The line stuck. By the time the health care bill was headed toward passage in early 2010, Obama and congressional Democrats had sanded down their program, dropping the "public option" concept that was derided as too much government intrusion. The law passed in March, with new regulations, but no government-run plan.
But as Republicans smelled serious opportunity in the midterm elections, they didn't let facts get in the way of a great punchline. And few in the press challenged their frequent assertion that under Obama, the government was going to take over the health care industry.
PolitiFact editors and reporters have chosen "government takeover of health care" as the 2010 Lie of the Year. Uttered by dozens of politicians and pundits, it played an important role in shaping public opinion about the health care plan and was a significant factor in the Democrats' shellacking in the November elections.

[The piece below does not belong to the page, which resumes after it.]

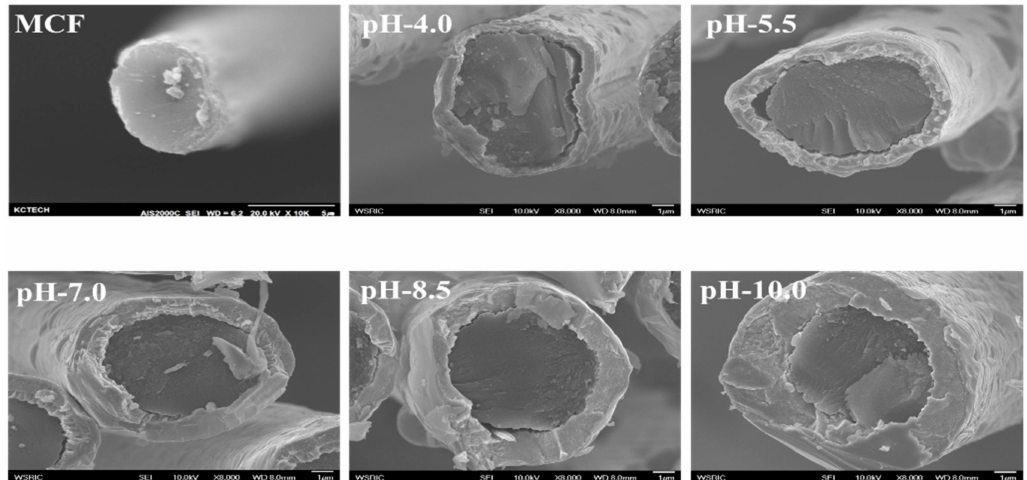
Figure 8. SEM images of MCF as a function of the pH of the plating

PolitiFact is an independent, non-partisan fact-checking arm of the St Petersburg Times. They branded Luntz's talking points bullshit as "an inaccurate claim." As in:

"Government takeover" conjures a European approach where the government owns the hospitals and the doctors are public employees. But the law Congress passed, parts of which have already gone into effect, relies largely on the free market:
• Employers will continue to provide health insurance to the majority of Americans through private insurance companies.
• Contrary to the claim, more people will get private health coverage. The law sets up "exchanges" where private insurers will compete to provide coverage to people who don't have it.
• The government will not seize control of hospitals or nationalize doctors.
• The law does not include the public option, a government-run insurance plan that would have competed with private insurers.
• The law gives tax credits to people who have difficulty affording insurance, so they can buy their coverage from private providers on the exchange. But here too, the approach relies on a free market with regulations, not socialized medicine.

So congratulations, America; in 2010, you were punk'd by Frank Luntz and the Fox News/talk radio echo chamber. What will you fall for next year?